Input for this task —
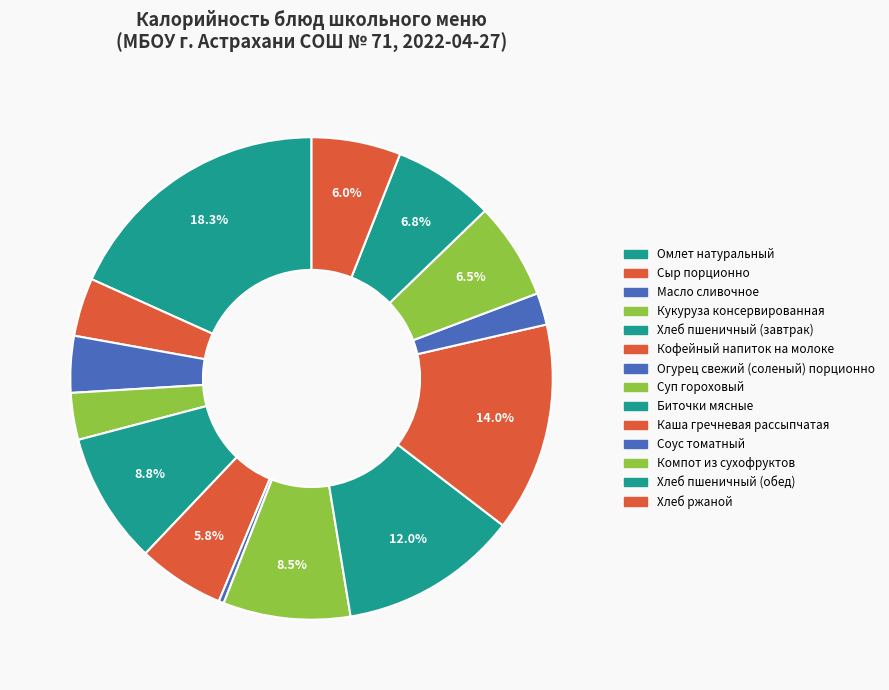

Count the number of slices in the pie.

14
---
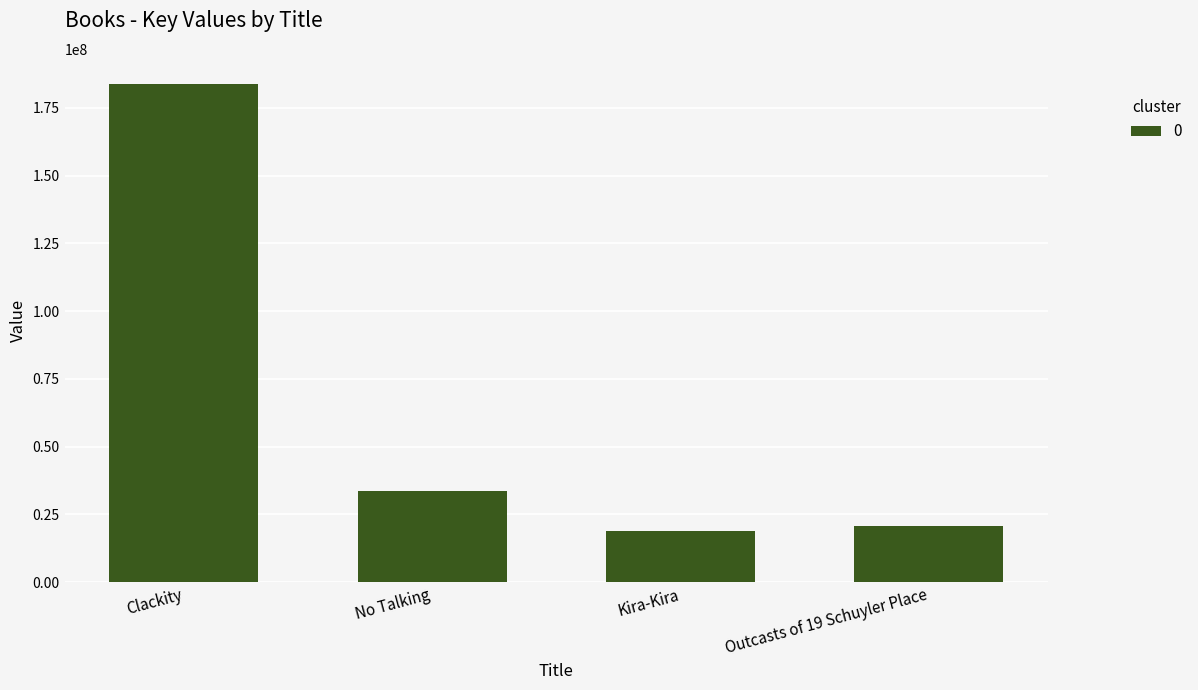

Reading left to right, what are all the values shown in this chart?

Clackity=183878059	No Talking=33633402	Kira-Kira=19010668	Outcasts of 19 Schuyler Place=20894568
--
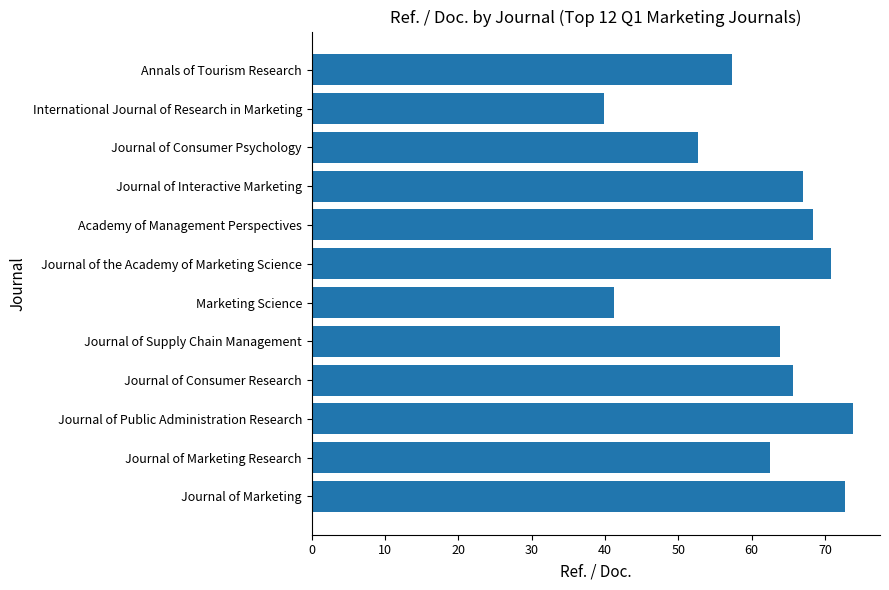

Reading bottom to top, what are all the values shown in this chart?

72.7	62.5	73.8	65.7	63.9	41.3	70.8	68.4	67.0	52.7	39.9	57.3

Required work — From the listing above, collect every line that contains the string "chart". Treat uppercase and lowercase as different.

Response to the task —
Reading left to right, what are all the values shown in this chart?
Reading bottom to top, what are all the values shown in this chart?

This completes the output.